■ What is needed ■
The response should contain every record, reproduced exactly.

■ Data provided ■

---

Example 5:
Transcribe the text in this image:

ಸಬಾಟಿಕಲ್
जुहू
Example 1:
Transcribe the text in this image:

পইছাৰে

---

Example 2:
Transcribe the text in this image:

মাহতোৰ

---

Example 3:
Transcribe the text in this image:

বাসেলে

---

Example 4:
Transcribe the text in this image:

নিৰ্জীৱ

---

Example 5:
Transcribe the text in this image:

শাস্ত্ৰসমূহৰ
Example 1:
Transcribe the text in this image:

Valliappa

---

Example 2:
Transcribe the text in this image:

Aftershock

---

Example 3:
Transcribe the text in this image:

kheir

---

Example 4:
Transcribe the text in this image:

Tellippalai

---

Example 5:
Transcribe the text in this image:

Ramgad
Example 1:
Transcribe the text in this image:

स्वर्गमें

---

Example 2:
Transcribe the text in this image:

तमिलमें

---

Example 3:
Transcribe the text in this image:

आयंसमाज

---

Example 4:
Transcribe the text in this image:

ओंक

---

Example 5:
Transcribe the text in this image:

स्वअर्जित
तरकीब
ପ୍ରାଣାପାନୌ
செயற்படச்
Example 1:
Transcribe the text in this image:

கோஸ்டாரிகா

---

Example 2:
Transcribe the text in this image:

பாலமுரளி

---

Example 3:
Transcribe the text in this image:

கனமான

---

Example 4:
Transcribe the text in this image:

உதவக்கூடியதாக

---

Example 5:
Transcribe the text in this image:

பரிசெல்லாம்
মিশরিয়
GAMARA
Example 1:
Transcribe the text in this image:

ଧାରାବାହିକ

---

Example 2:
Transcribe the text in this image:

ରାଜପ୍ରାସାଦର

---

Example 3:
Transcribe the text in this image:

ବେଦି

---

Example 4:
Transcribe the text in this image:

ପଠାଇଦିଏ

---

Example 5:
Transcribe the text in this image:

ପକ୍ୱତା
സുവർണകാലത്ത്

■ Finished task ■
---

Example 5:
Transcribe the text in this image:

ಸಬಾಟಿಕಲ್
जुहू
Example 1:
Transcribe the text in this image:

পইছাৰে

---

Example 2:
Transcribe the text in this image:

মাহতোৰ

---

Example 3:
Transcribe the text in this image:

বাসেলে

---

Example 4:
Transcribe the text in this image:

নিৰ্জীৱ

---

Example 5:
Transcribe the text in this image:

শাস্ত্ৰসমূহৰ
Example 1:
Transcribe the text in this image:

Valliappa

---

Example 2:
Transcribe the text in this image:

Aftershock

---

Example 3:
Transcribe the text in this image:

kheir

---

Example 4:
Transcribe the text in this image:

Tellippalai

---

Example 5:
Transcribe the text in this image:

Ramgad
Example 1:
Transcribe the text in this image:

स्वर्गमें

---

Example 2:
Transcribe the text in this image:

तमिलमें

---

Example 3:
Transcribe the text in this image:

आयंसमाज

---

Example 4:
Transcribe the text in this image:

ओंक

---

Example 5:
Transcribe the text in this image:

स्वअर्जित
तरकीब
ପ୍ରାଣାପାନୌ
செயற்படச்
Example 1:
Transcribe the text in this image:

கோஸ்டாரிகா

---

Example 2:
Transcribe the text in this image:

பாலமுரளி

---

Example 3:
Transcribe the text in this image:

கனமான

---

Example 4:
Transcribe the text in this image:

உதவக்கூடியதாக

---

Example 5:
Transcribe the text in this image:

பரிசெல்லாம்
মিশরিয়
GAMARA
Example 1:
Transcribe the text in this image:

ଧାରାବାହିକ

---

Example 2:
Transcribe the text in this image:

ରାଜପ୍ରାସାଦର

---

Example 3:
Transcribe the text in this image:

ବେଦି

---

Example 4:
Transcribe the text in this image:

ପଠାଇଦିଏ

---

Example 5:
Transcribe the text in this image:

ପକ୍ୱତା
സുവർണകാലത്ത്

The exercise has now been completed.